## Problem:
The listing is to be repeated exactly, and its pictures are to be left out.

## Source data:
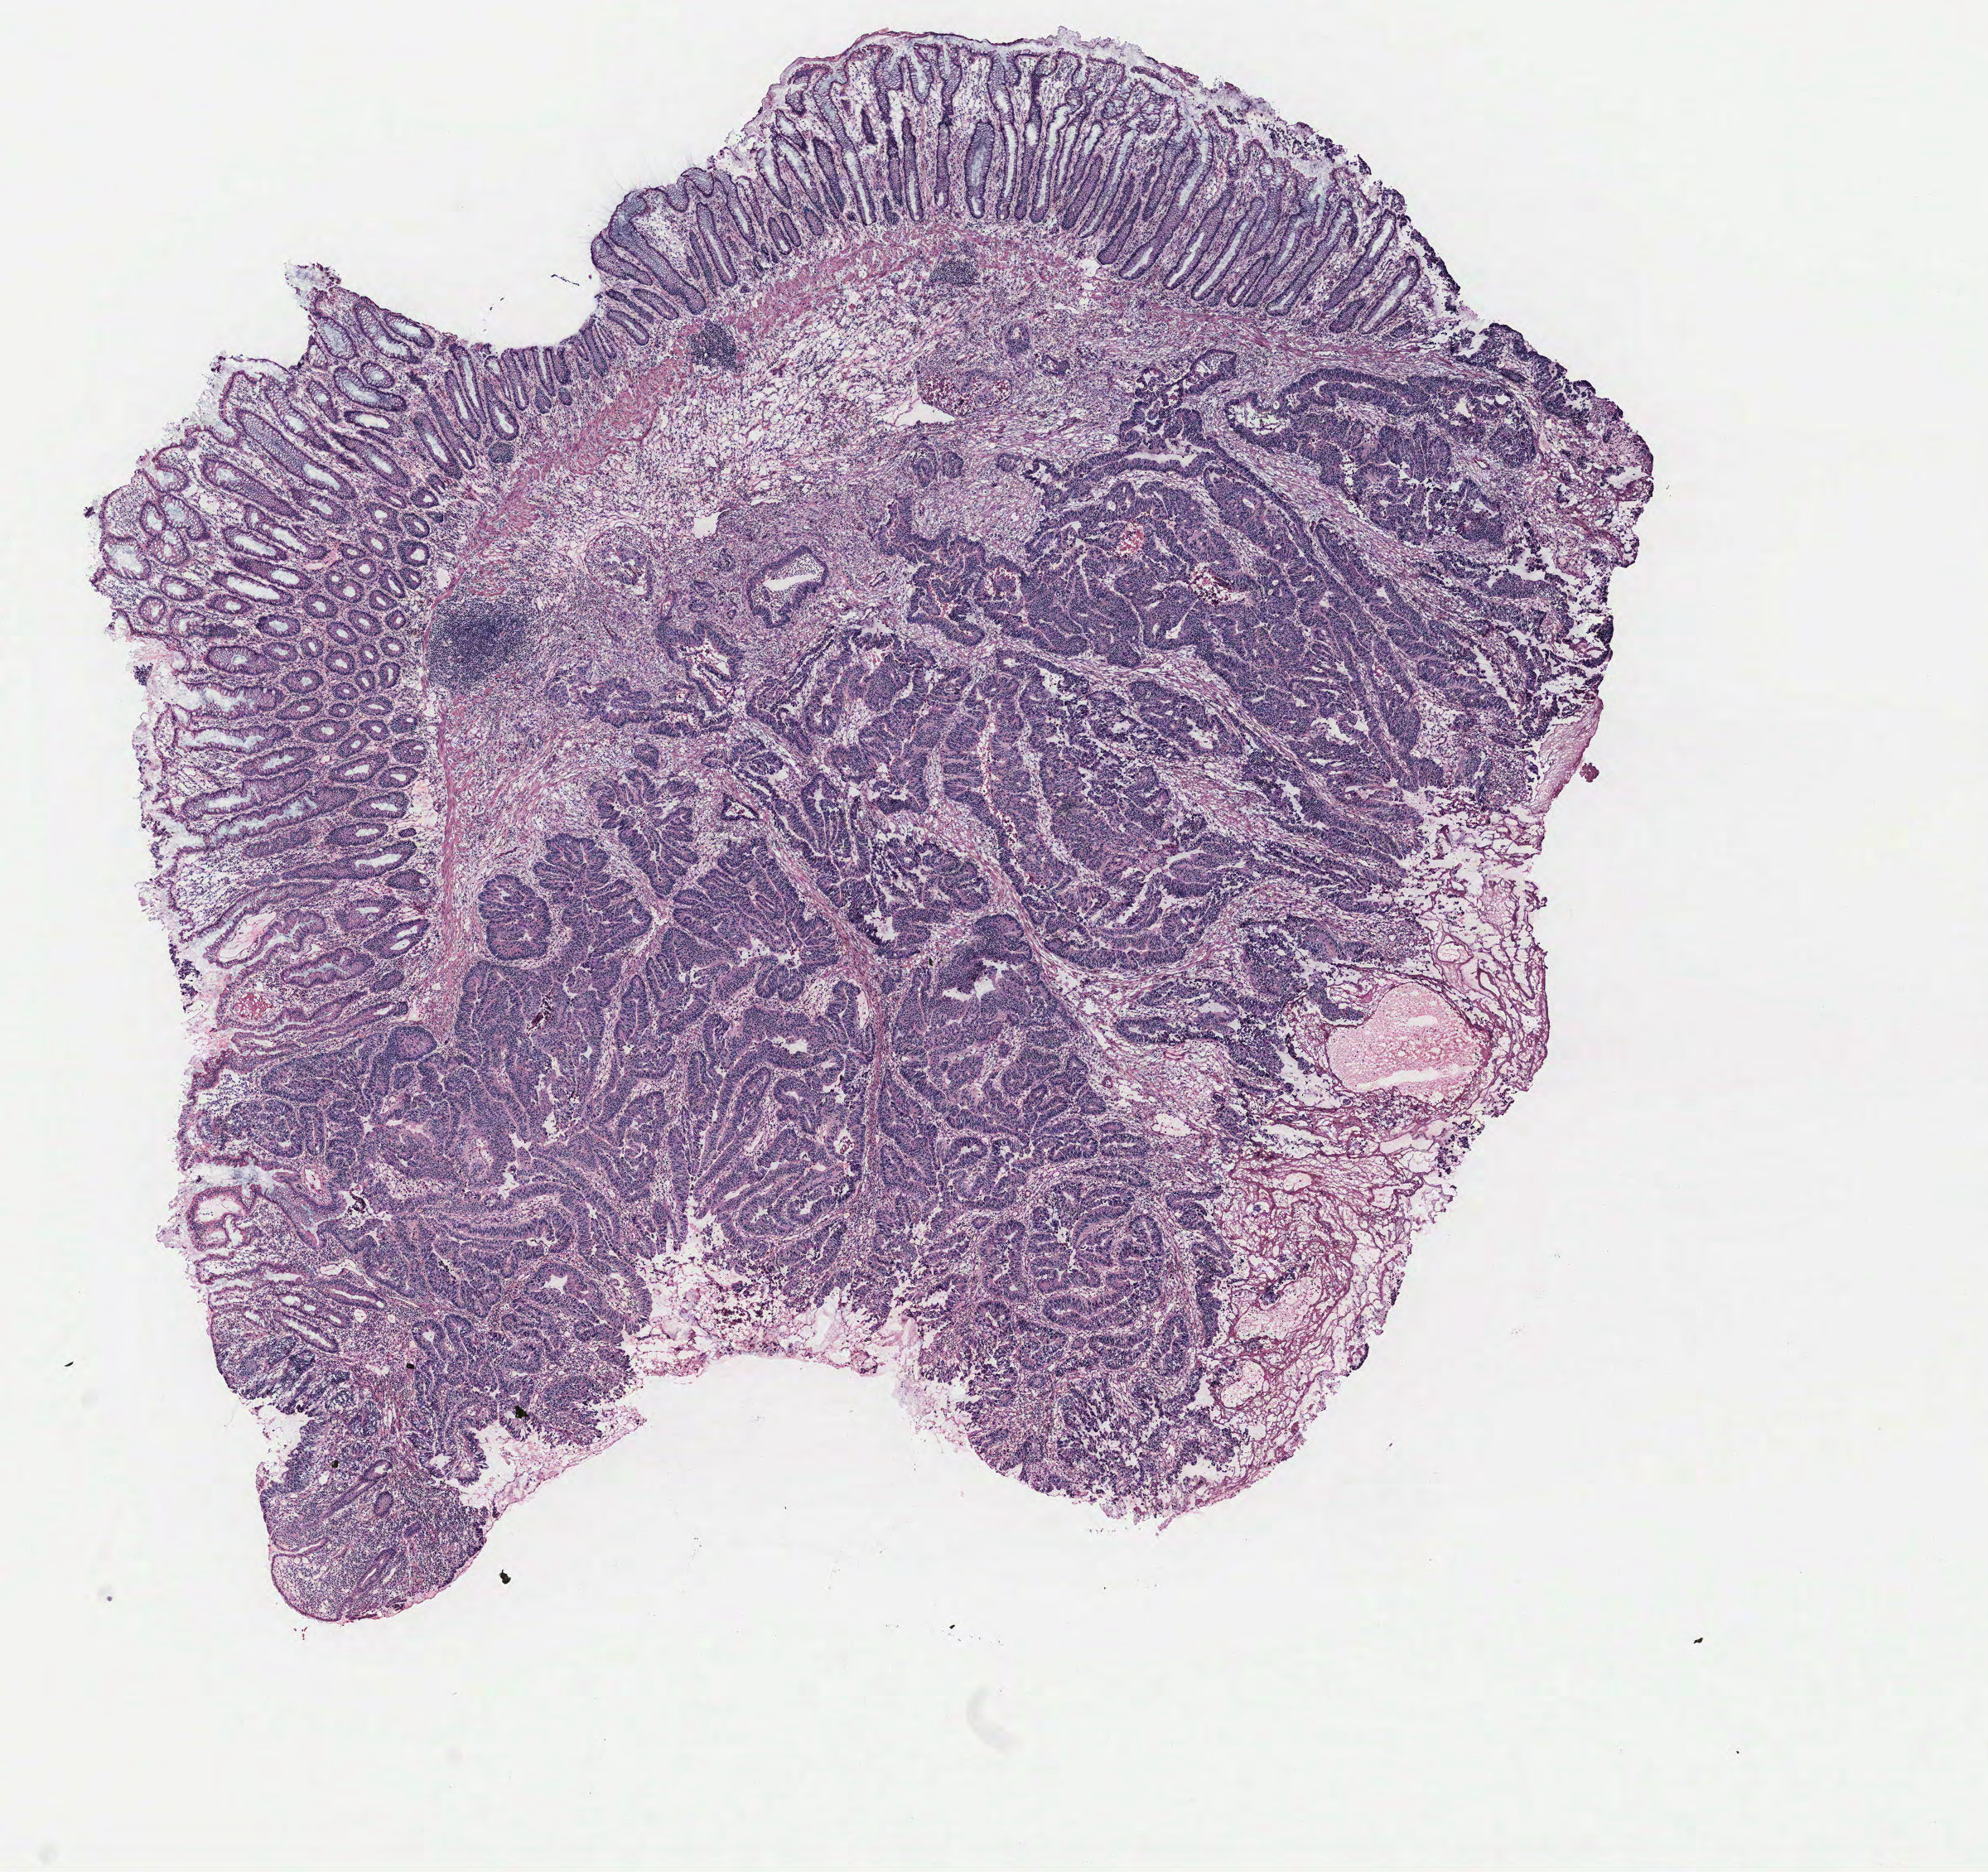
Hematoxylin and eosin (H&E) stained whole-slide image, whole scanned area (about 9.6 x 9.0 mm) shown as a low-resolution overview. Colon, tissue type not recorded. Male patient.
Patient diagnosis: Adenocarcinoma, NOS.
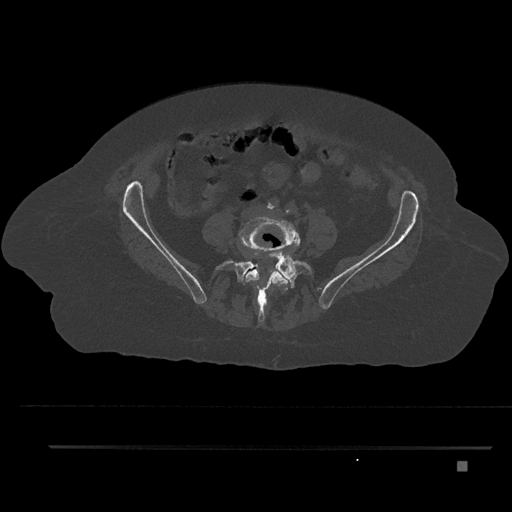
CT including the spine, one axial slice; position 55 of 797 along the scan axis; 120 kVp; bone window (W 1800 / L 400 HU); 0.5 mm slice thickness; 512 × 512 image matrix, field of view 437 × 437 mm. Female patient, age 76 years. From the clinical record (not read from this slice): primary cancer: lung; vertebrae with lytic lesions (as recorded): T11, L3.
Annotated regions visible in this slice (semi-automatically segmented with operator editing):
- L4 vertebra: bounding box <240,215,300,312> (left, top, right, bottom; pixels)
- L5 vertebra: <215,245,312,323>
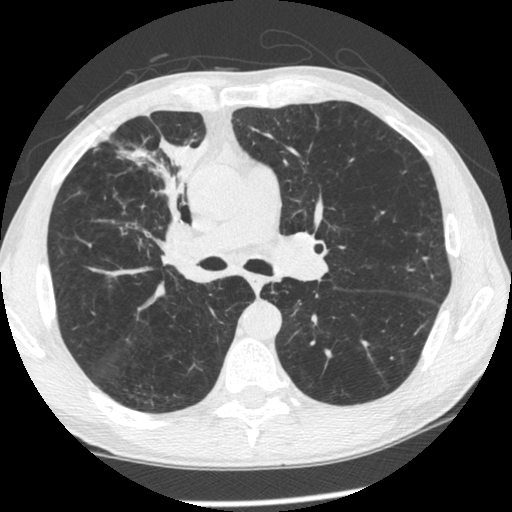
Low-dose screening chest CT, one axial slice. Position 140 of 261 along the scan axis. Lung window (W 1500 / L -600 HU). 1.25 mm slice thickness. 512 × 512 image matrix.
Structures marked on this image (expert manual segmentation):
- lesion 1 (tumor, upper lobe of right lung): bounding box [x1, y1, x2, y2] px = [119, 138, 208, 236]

## Answer space:
Hematoxylin and eosin (H&E) stained whole-slide image, whole scanned area (about 9.6 x 9.0 mm) shown as a low-resolution overview. Colon, tissue type not recorded. Male patient.
Patient diagnosis: Adenocarcinoma, NOS.
CT including the spine, one axial slice; position 55 of 797 along the scan axis; 120 kVp; bone window (W 1800 / L 400 HU); 0.5 mm slice thickness; 512 × 512 image matrix, field of view 437 × 437 mm. Female patient, age 76 years. From the clinical record (not read from this slice): primary cancer: lung; vertebrae with lytic lesions (as recorded): T11, L3.
Annotated regions visible in this slice (semi-automatically segmented with operator editing):
- L4 vertebra: bounding box <240,215,300,312> (left, top, right, bottom; pixels)
- L5 vertebra: <215,245,312,323>
Low-dose screening chest CT, one axial slice. Position 140 of 261 along the scan axis. Lung window (W 1500 / L -600 HU). 1.25 mm slice thickness. 512 × 512 image matrix.
Structures marked on this image (expert manual segmentation):
- lesion 1 (tumor, upper lobe of right lung): bounding box [x1, y1, x2, y2] px = [119, 138, 208, 236]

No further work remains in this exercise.